Records for processing —
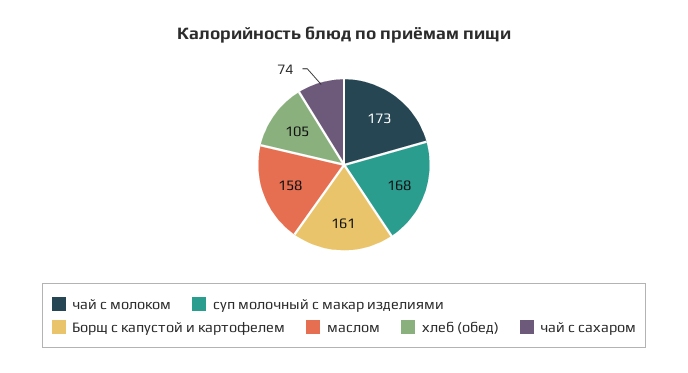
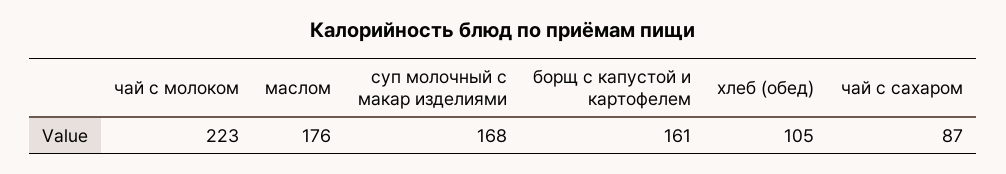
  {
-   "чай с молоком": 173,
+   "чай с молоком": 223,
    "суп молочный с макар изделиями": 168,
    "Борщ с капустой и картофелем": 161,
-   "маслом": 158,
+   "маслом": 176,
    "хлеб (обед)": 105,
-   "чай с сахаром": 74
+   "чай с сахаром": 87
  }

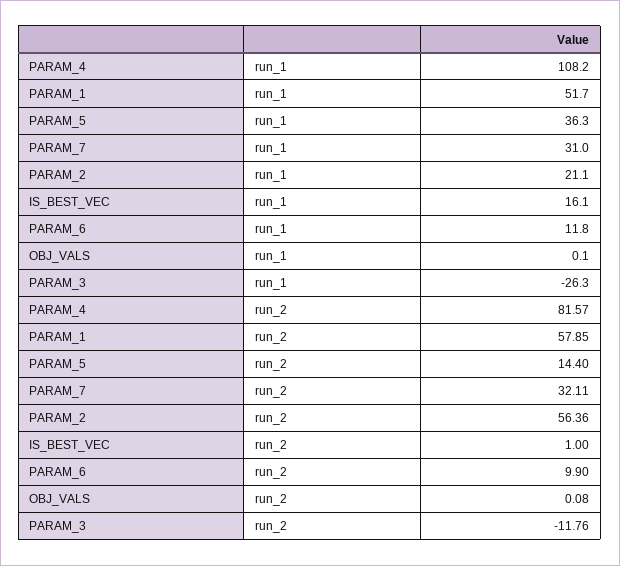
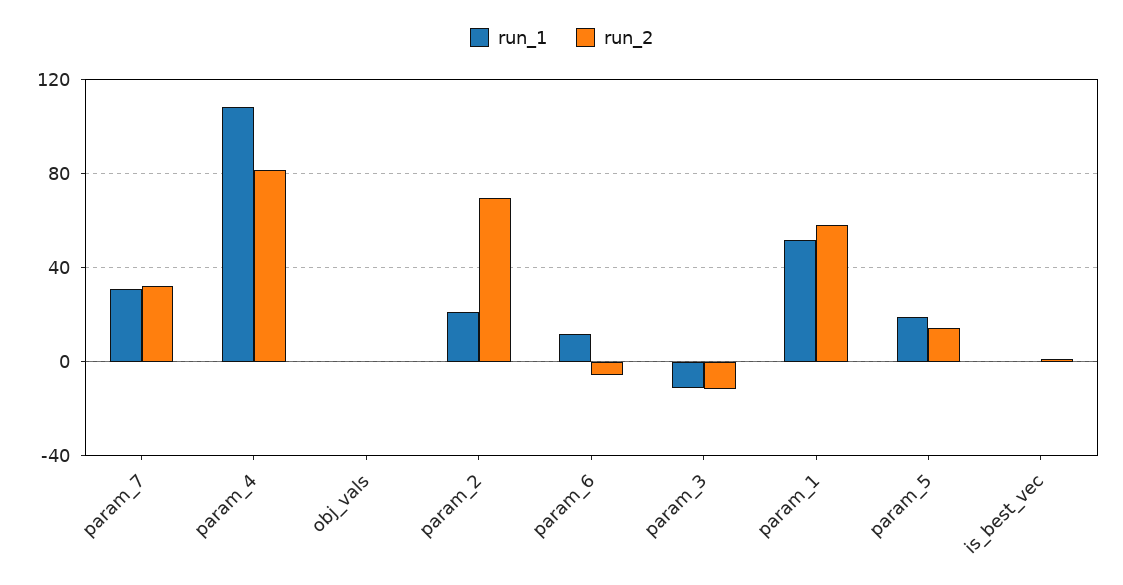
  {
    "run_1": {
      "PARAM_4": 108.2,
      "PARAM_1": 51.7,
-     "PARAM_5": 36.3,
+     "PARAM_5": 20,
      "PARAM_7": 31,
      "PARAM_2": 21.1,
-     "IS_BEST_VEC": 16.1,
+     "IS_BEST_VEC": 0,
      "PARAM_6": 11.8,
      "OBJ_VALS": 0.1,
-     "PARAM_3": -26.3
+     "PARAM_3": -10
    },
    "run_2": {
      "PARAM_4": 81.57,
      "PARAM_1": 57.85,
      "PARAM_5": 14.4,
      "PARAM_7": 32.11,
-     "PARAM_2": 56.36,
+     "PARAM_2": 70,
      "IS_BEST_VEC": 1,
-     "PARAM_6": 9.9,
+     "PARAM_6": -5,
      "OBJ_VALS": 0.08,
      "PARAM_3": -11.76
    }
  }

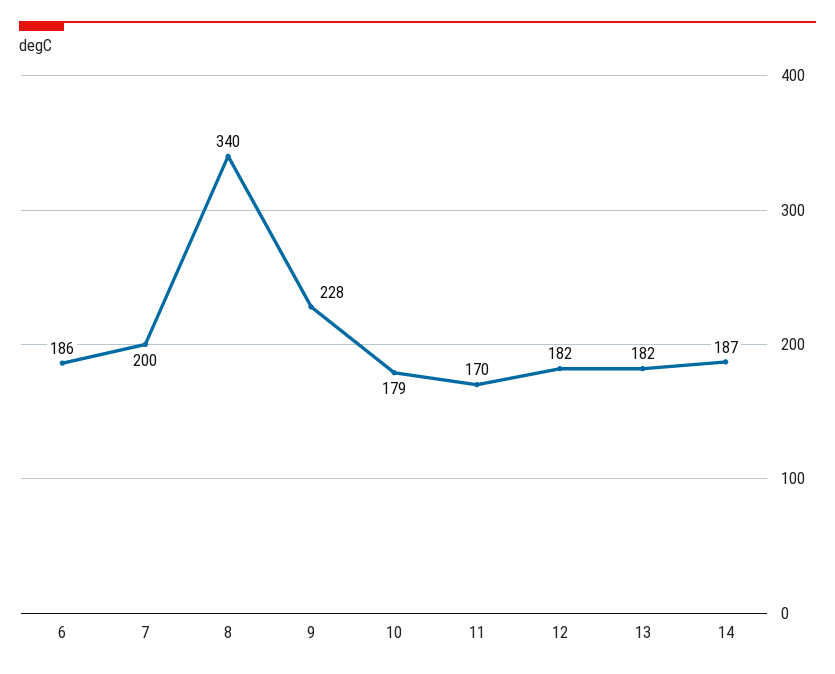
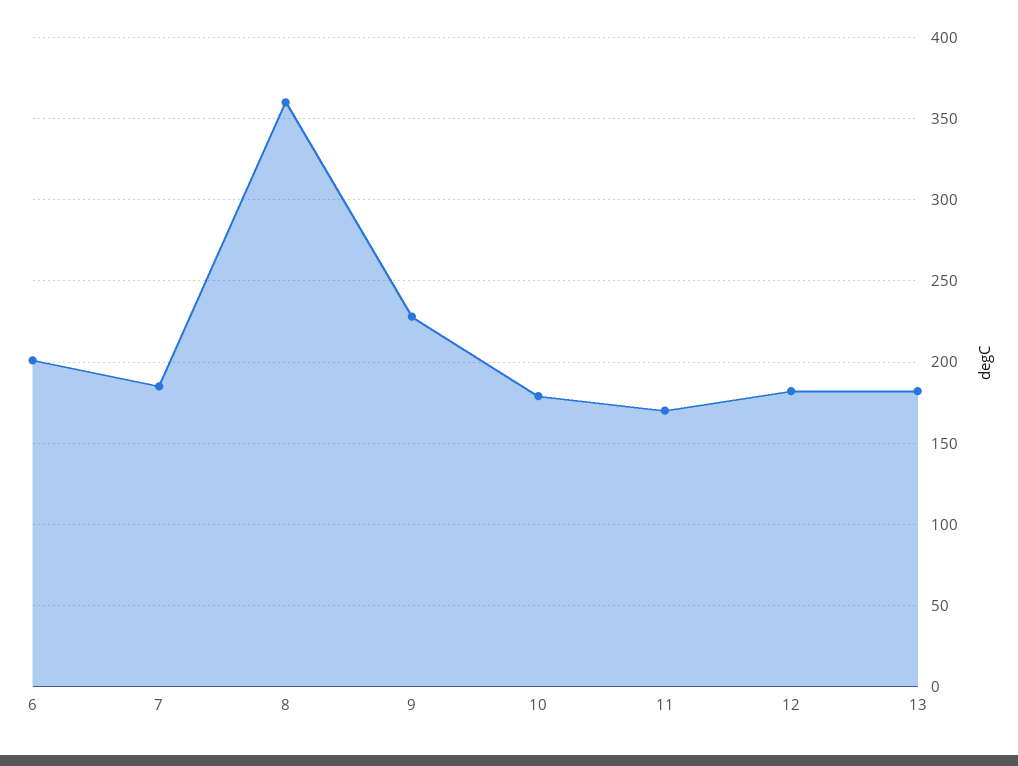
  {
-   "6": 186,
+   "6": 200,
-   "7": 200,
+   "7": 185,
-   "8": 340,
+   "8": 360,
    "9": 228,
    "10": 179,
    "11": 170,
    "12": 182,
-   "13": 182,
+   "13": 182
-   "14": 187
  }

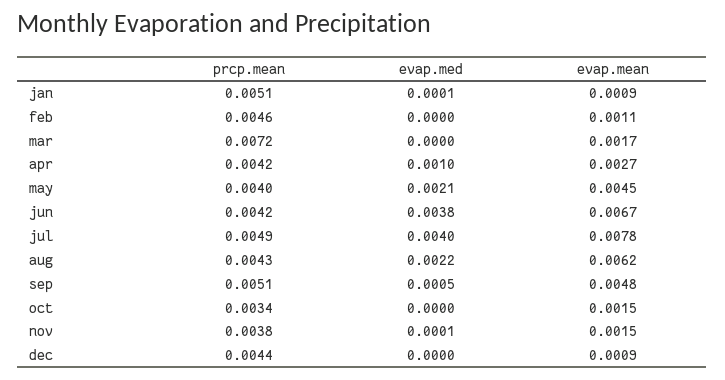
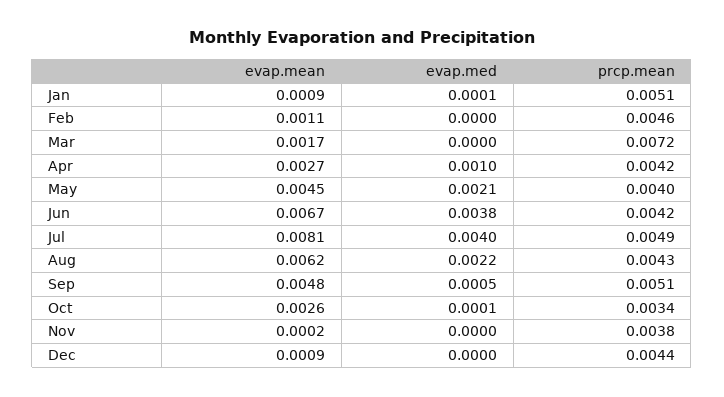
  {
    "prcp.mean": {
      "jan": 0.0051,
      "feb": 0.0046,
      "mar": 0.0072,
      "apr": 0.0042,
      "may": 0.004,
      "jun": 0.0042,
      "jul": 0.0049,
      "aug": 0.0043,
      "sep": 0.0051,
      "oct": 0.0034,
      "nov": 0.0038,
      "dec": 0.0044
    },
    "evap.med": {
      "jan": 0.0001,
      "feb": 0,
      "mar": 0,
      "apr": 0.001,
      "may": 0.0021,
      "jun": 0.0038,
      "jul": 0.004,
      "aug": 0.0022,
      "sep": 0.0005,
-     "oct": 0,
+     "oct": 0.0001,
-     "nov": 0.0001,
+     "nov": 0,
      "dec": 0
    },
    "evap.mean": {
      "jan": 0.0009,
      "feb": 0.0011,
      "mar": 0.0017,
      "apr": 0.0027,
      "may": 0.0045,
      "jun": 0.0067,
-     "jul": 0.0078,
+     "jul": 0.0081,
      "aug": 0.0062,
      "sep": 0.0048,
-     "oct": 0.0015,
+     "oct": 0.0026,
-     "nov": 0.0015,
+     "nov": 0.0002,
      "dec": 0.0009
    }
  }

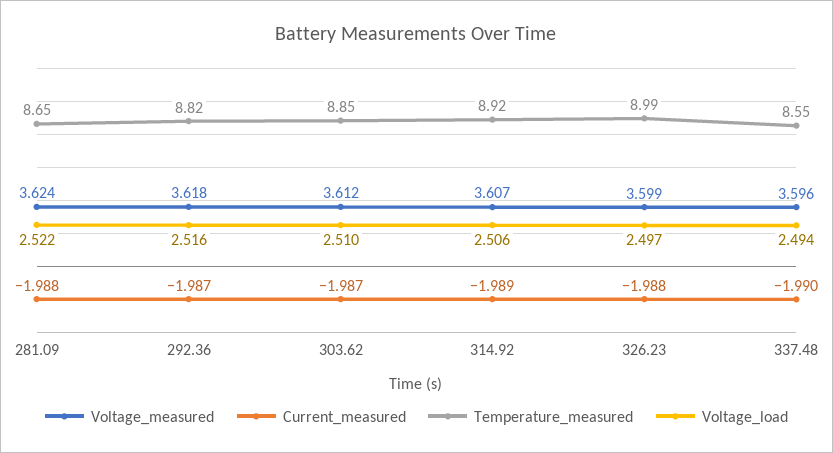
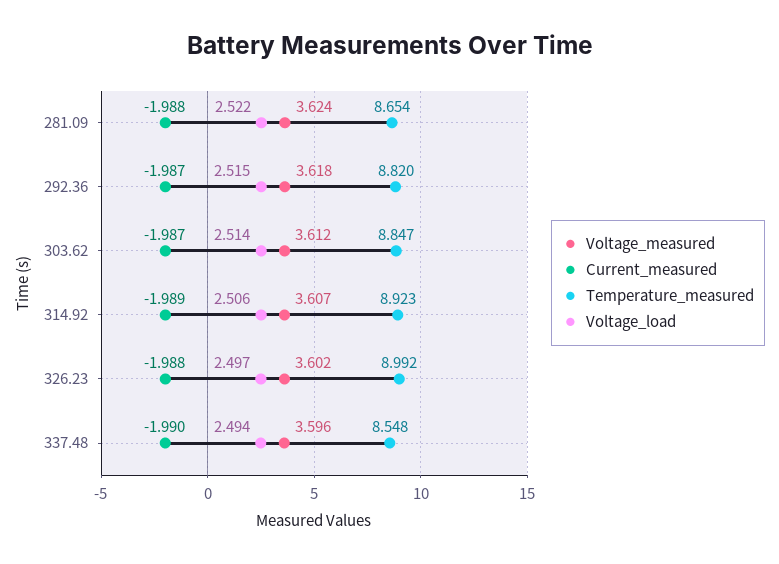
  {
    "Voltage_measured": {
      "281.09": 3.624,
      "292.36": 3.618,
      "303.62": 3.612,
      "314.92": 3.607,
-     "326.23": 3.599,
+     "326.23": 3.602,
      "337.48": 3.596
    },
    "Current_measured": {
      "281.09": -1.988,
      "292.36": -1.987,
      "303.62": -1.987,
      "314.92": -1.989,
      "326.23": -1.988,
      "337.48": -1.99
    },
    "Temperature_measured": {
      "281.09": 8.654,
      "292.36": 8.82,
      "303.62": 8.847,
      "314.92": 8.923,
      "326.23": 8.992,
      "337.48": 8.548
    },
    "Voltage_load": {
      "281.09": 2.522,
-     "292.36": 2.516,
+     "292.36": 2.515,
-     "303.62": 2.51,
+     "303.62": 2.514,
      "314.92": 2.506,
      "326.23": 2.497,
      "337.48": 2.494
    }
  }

Action item — Word for word, print every record, and leave out any picture.

Result —
  {
-   "чай с молоком": 173,
+   "чай с молоком": 223,
    "суп молочный с макар изделиями": 168,
    "Борщ с капустой и картофелем": 161,
-   "маслом": 158,
+   "маслом": 176,
    "хлеб (обед)": 105,
-   "чай с сахаром": 74
+   "чай с сахаром": 87
  }

  {
    "run_1": {
      "PARAM_4": 108.2,
      "PARAM_1": 51.7,
-     "PARAM_5": 36.3,
+     "PARAM_5": 20,
      "PARAM_7": 31,
      "PARAM_2": 21.1,
-     "IS_BEST_VEC": 16.1,
+     "IS_BEST_VEC": 0,
      "PARAM_6": 11.8,
      "OBJ_VALS": 0.1,
-     "PARAM_3": -26.3
+     "PARAM_3": -10
    },
    "run_2": {
      "PARAM_4": 81.57,
      "PARAM_1": 57.85,
      "PARAM_5": 14.4,
      "PARAM_7": 32.11,
-     "PARAM_2": 56.36,
+     "PARAM_2": 70,
      "IS_BEST_VEC": 1,
-     "PARAM_6": 9.9,
+     "PARAM_6": -5,
      "OBJ_VALS": 0.08,
      "PARAM_3": -11.76
    }
  }

  {
-   "6": 186,
+   "6": 200,
-   "7": 200,
+   "7": 185,
-   "8": 340,
+   "8": 360,
    "9": 228,
    "10": 179,
    "11": 170,
    "12": 182,
-   "13": 182,
+   "13": 182
-   "14": 187
  }

  {
    "prcp.mean": {
      "jan": 0.0051,
      "feb": 0.0046,
      "mar": 0.0072,
      "apr": 0.0042,
      "may": 0.004,
      "jun": 0.0042,
      "jul": 0.0049,
      "aug": 0.0043,
      "sep": 0.0051,
      "oct": 0.0034,
      "nov": 0.0038,
      "dec": 0.0044
    },
    "evap.med": {
      "jan": 0.0001,
      "feb": 0,
      "mar": 0,
      "apr": 0.001,
      "may": 0.0021,
      "jun": 0.0038,
      "jul": 0.004,
      "aug": 0.0022,
      "sep": 0.0005,
-     "oct": 0,
+     "oct": 0.0001,
-     "nov": 0.0001,
+     "nov": 0,
      "dec": 0
    },
    "evap.mean": {
      "jan": 0.0009,
      "feb": 0.0011,
      "mar": 0.0017,
      "apr": 0.0027,
      "may": 0.0045,
      "jun": 0.0067,
-     "jul": 0.0078,
+     "jul": 0.0081,
      "aug": 0.0062,
      "sep": 0.0048,
-     "oct": 0.0015,
+     "oct": 0.0026,
-     "nov": 0.0015,
+     "nov": 0.0002,
      "dec": 0.0009
    }
  }

  {
    "Voltage_measured": {
      "281.09": 3.624,
      "292.36": 3.618,
      "303.62": 3.612,
      "314.92": 3.607,
-     "326.23": 3.599,
+     "326.23": 3.602,
      "337.48": 3.596
    },
    "Current_measured": {
      "281.09": -1.988,
      "292.36": -1.987,
      "303.62": -1.987,
      "314.92": -1.989,
      "326.23": -1.988,
      "337.48": -1.99
    },
    "Temperature_measured": {
      "281.09": 8.654,
      "292.36": 8.82,
      "303.62": 8.847,
      "314.92": 8.923,
      "326.23": 8.992,
      "337.48": 8.548
    },
    "Voltage_load": {
      "281.09": 2.522,
-     "292.36": 2.516,
+     "292.36": 2.515,
-     "303.62": 2.51,
+     "303.62": 2.514,
      "314.92": 2.506,
      "326.23": 2.497,
      "337.48": 2.494
    }
  }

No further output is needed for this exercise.